Balance of convenience
[77] I do not consider the balance of convenience favours the interim relief Te Ohu seeks. Leaving aside the disconnect between the interim declaration it seeks and the declarations it pursues in the substantive proceeding, an order restraining the Minister from making TAC and TACC decision would not be a proportionate response. It is true that Te Ohu stands to lose between 1.7 million and 2.4 million quota shares if the Minister increases the TACC. But those holdings, as substantial as they are, and as important as they are, represent between 1.7 and 2.4 per cent of the fishery. The balance of convenience does not favour disruption to the wider fishery because of an arguable dispute about a slice of that size.
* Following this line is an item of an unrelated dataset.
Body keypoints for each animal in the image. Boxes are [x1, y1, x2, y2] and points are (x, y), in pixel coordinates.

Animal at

[78] Moreover, there are many others whose interests would be harmed if I were to suspend the coming year’s TACC decisions. Te Ohu stresses it has no quarrel with the 28N rights holders. 28N rights holders have waited patiently for nearly 40 years for their rights to be redeemed; none of this is their fault. Because of the magnitude of the increases the Minister is considering, SNA8’s 28N rights-holders stand to gain between 20 and 24 per cent of the quota in the fishery.
25 See [42] above.
[79] The rights-holders are not before the Court, and would have every right to feel aggrieved if, after such a long wait, a dispute between the Crown and Te Ohu derailed their entitlement to a large share of a lucrative fishery.
Overall justice
[80] I dismiss the present application with some regret. I have every sympathy for Te Ohu’s dismay at the prospect of still more settlement quota being lost; I agree its case is strong, and its desire to stop further harm is entirely understandable. But the breach, if there is one, has been going on for more than 30 years. If Te Ohu’s case is ultimately successful, Mr Colson is right to note that a comprehensive response will be required. There will be much to put right, including any further losses that occur between now and final resolution of the claim.
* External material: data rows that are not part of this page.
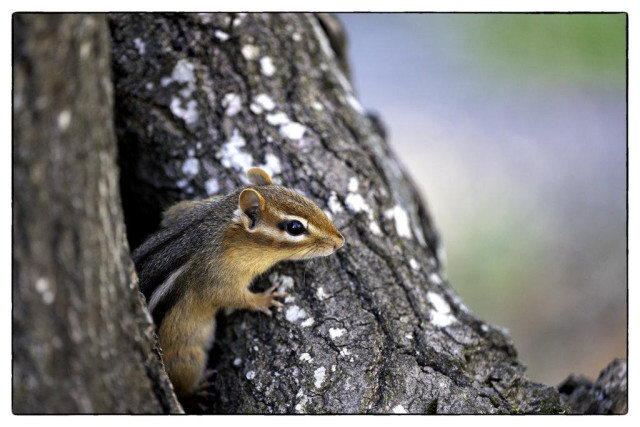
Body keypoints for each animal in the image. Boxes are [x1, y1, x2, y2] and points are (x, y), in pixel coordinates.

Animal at [132, 167, 345, 402]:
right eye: (295, 227)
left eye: (308, 201)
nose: (340, 241)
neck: (222, 227)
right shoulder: (216, 277)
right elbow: (232, 297)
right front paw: (264, 299)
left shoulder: (181, 211)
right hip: (187, 358)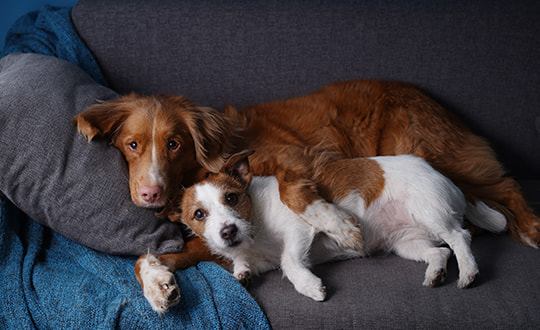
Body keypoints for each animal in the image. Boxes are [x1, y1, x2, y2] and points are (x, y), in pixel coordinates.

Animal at [150, 150, 496, 304]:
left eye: (232, 198)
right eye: (198, 214)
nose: (228, 231)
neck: (254, 232)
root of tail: (443, 175)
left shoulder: (299, 230)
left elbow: (289, 262)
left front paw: (308, 285)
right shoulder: (258, 259)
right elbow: (246, 265)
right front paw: (242, 271)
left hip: (430, 211)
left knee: (459, 237)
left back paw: (468, 271)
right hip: (407, 243)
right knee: (440, 252)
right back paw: (436, 272)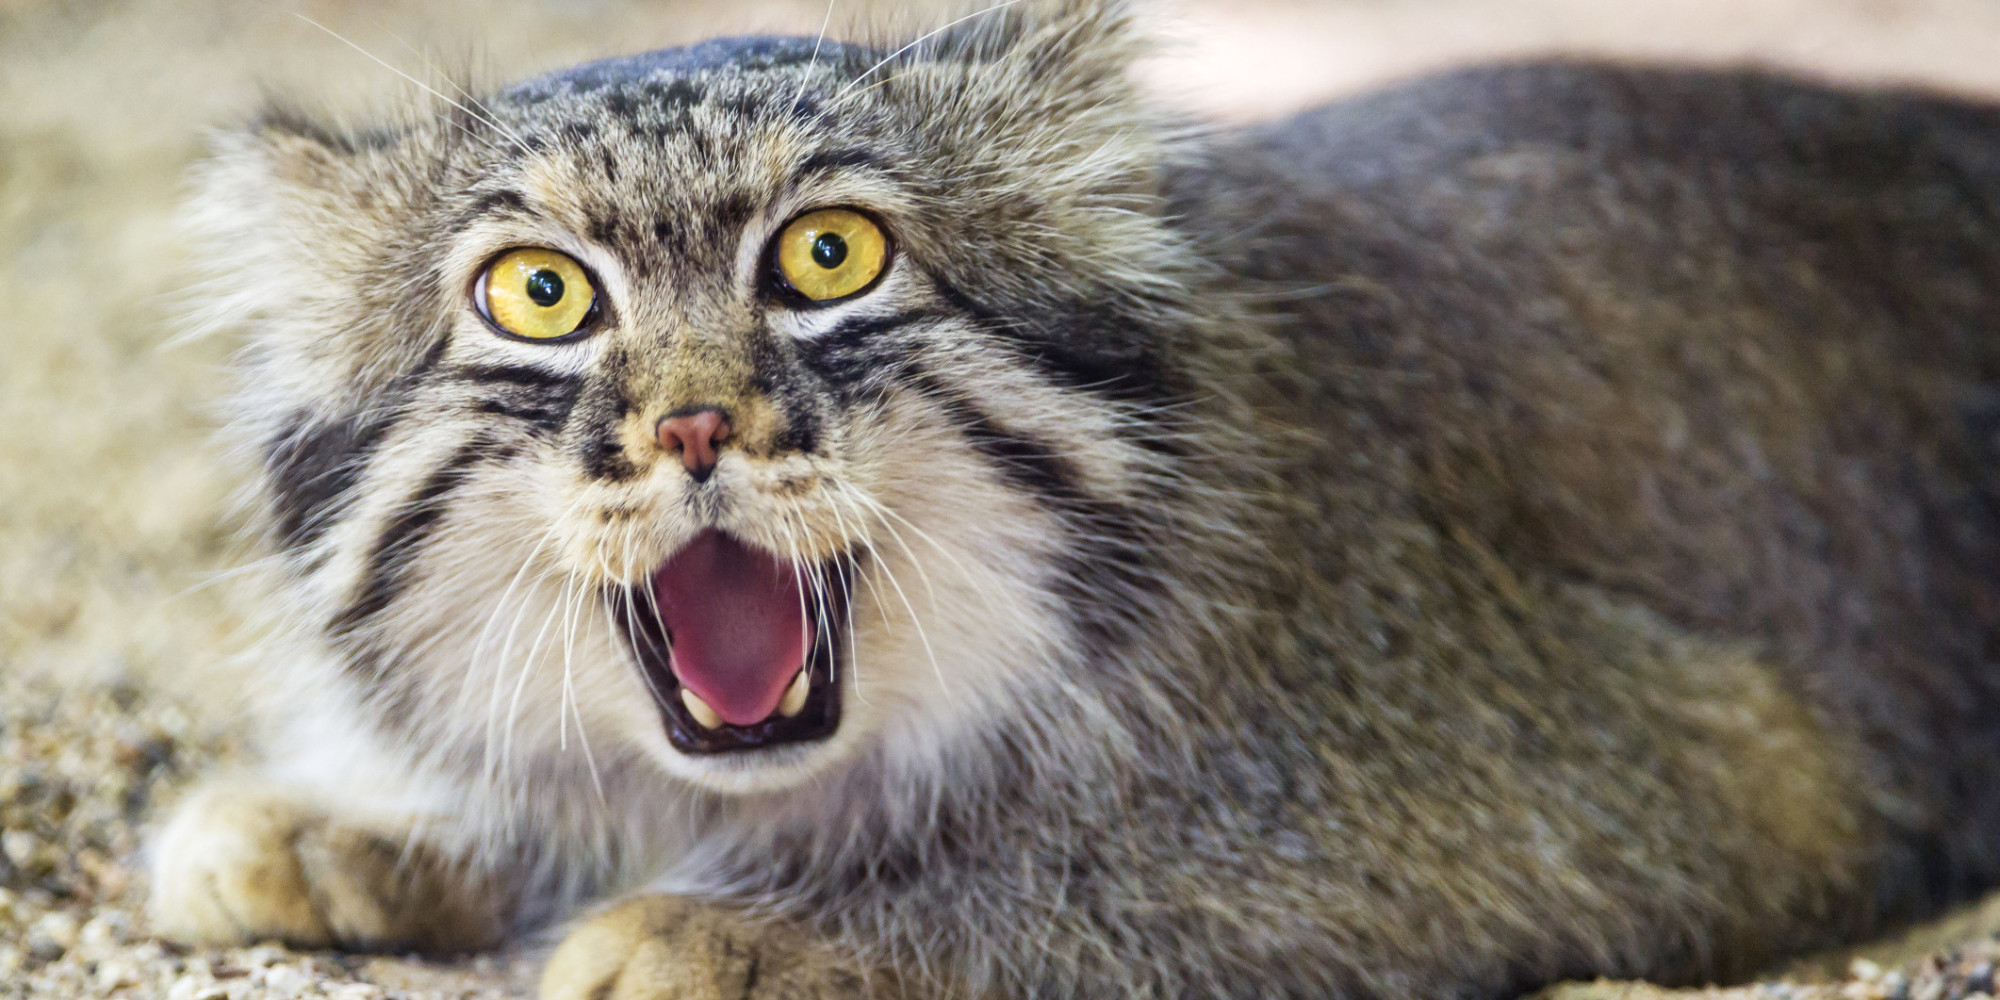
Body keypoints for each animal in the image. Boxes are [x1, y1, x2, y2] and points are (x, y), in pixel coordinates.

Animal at [148, 0, 2000, 996]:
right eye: (538, 295)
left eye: (831, 257)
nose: (695, 427)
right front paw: (358, 819)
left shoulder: (1674, 766)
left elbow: (1136, 870)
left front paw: (733, 930)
[81] This case is confined to determining whether the Crown is in breach of the settlement and the Treaty. That said, at present I am not persuaded that even a proven breach of the settlement would render a TACC increase unlawful. The Minister proposes to apply the Fisheries Act as written. I am not persuaded the link between the arguable breach of the settlement and the exercise of lawful powers under the Fisheries Act is sufficiently strong to intervene.
[82] The breach, if established, arises because the Act does not meet the Crown’s settlement and Treaty obligations. Resolution and redress may take any number of forms, but I am not convinced that interfering in the forthcoming round of TACC decisions is the answer, especially given the damage that would accrue to innocent third parties and the wider economy. Interim relief is discretionary, and I decline to order it here.
Final observations
[83] I have already noted my disappointment at some of the positions adopted by the Crown in this proceeding. Claims arising from possible breaches of the Treaty (or Treaty settlements) should not be met by technical defences. The Crown’s professed confidence it is not in breach of its obligations is somewhat undercut by its determination to persuade me I should not even examine the question. If the Crown
is in breach of its obligations, it should be concerned about that, and anxious to put things right.
[84] It would be unwise for the Crown to ignore the possibility Te Ohu will ultimately be successful. Te Ohu has presented a very strong case. It follows that the Crown should at least be alert to the possibility of a declaration that the progressive loss of settlement quota breaches both the settlement and the Treaty, in a way which has resulted in long-term unfairness and harm to Māori.
[85] If that declaration is eventually made, Ms Casey is right to note that every fresh redemption of 28N rights will compound the breach. The Crown should consider itself on notice that that outcome, either in this Court or elsewhere, is a distinct possibility.
Result
[86] The application is dismissed. Costs are reserved and will be determined as part of the substantive proceeding.